- **Task statement**: Your task is to copy the data exactly while leaving out every picture.

- - -

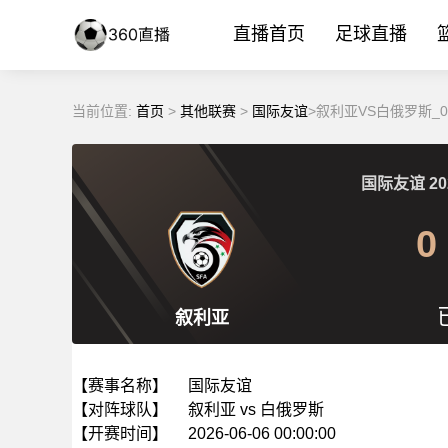
直播首页
足球直播
当前位置:
首页
>
其他联赛
>
国际友谊
>叙利亚VS白俄罗斯_
国际友谊
20
0
叙利亚
【赛事名称】
国际友谊
【对阵球队】
叙利亚 vs 白俄罗斯
【开赛时间】
2026-06-06 00:00:00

- - -

- **Solution for this exercise**:
直播首页
足球直播
当前位置:
首页
>
其他联赛
>
国际友谊
>叙利亚VS白俄罗斯_
国际友谊
20
0
叙利亚
【赛事名称】
国际友谊
【对阵球队】
叙利亚 vs 白俄罗斯
【开赛时间】
2026-06-06 00:00:00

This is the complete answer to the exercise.